Voting in International Environmental Agreements - Experimental Evidence from the Lab
ZEW Discussion Paper No. 10-072 // 2010The management of global environmental resources, such as the global climate, requires cooperation between countries. In practice, countries willing to abate the emission of a pollutant that damages a shared environmental resource often cooperate in international environmental agreements (IEA). The essential feature of IEAs is that they must be self-enforcing because sovereign countries cannot be forced to sign an IEA. The theoretical literature on self-enforcing IEAs derives rather pessimistic predictions. If potential cooperative efficiency gains, and thereby free-riding incentives, are large, a self-enforcing IEA can attract only few signatories and marginally improve upon the non-cooperative outcome. Efficiency gains may be possible if an IEA does not require the collectively optimal abatement level from its signatories and thereby appeals to more participants. The theoretical literature, however, has not paid so much attention to the question how signatories determine their pollution abatement level. Also, the experimental literature on coalition formation which is still at the beginning does not explicitly consider the negotiation process. Most experiments prompt the signatories to abate the optimal amount. The present paper tries to narrow this gap. It experimentally analyses the effects if signatories to an IEA apply different voting schemes to determine the terms of agreement. To this end, unanimity, qualified majority voting, and simple majority voting are compared with respect to the resulting pollution abatement level and social welfare. At first sight in line with theoretical predictions, the experiment shows that a change of the voting scheme implemented in an IEA does not significantly change social welfare.

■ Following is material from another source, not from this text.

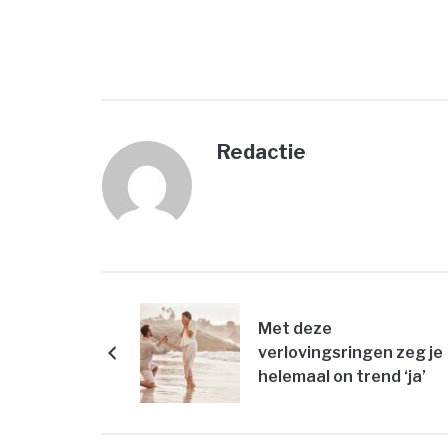
Redactie
Met deze
verlovingsringen zeg je
helemaal on trend ‘ja’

However, changing the majority required to determine the terms of an IEA alters the 'depth and breadth' of cooperation. The coalitions under the unanimity rule are relatively large and implement moderate effort levels while the coalitions with majority votes implement very high effort levels but attract only few participants.
Dannenberg, Astrid (2010), Voting in International Environmental Agreements - Experimental Evidence from the Lab, ZEW Discussion Paper No. 10-072, Mannheim.